Luna grummelte Verwünschungen, aber leider hatte Nico Recht. Und ausserdem wurde der Kampf immer schlimmer, die Monster rissen aneinander, Blut spritzte, und Felsbrocken flogen durch die Gegend. Die Kinder mussten aufpassen, dass sie nicht umgebracht wurden.
Also holte Luna auch ihre Hände nach vorne. Nina hatte das während des kurzen Streits gemacht. Dann rannten sie los. Zwei Monster bemerkten die Flucht der Kinder, aber diese schafften es irgendwie, die Monster zu verwunden. Dann rannten sie weiter. Sie rannten, so schnell sie konnten und so leise sie konnten, doch es half nichts. Nina stolperte über eine Wurzel und fiel hin. Leise fluchend rappelte sie sich wieder auf.
Die Kinder rannten, so schnell sie konnten, weiter, aber sie hörten die Monster wütend hinter sich brüllen, allerdings schienen diese nicht sicher zu sein, was sie zuerst tun sollten: die Kinder einfangen, oder «Jabba» umbringen. Denn der war erstaunlicherweise immer noch am Leben.
Sie entschieden sich offenbar dafür, zuerst die Kinder einzufangen, denn als diese hinter sich schauten, sahen sie, wie die Monster immer näherkamen.
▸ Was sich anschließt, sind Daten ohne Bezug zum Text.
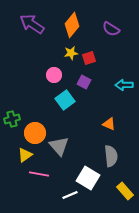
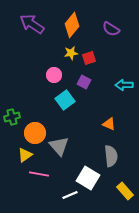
green cross: moved 2 px up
Offenbar liessen sie ein paar Wachen zurück, die «Jabba» bewachen sollten. Darunter erkannten die Kinder auch die zwei, die sie verwundet hatten. Allerdings hatten sie momentan echt grössere Probleme!
Die Monster kamen immer näher. Die Kinder rannten wild durch den Wald, verloren sich fast, fanden einander wieder und merkten, dass die Bestien nur noch etwa zehn Meter hinter ihnen waren und rasch aufholten. Also sprangen sie ins Gebüsch und versteckten sich dort.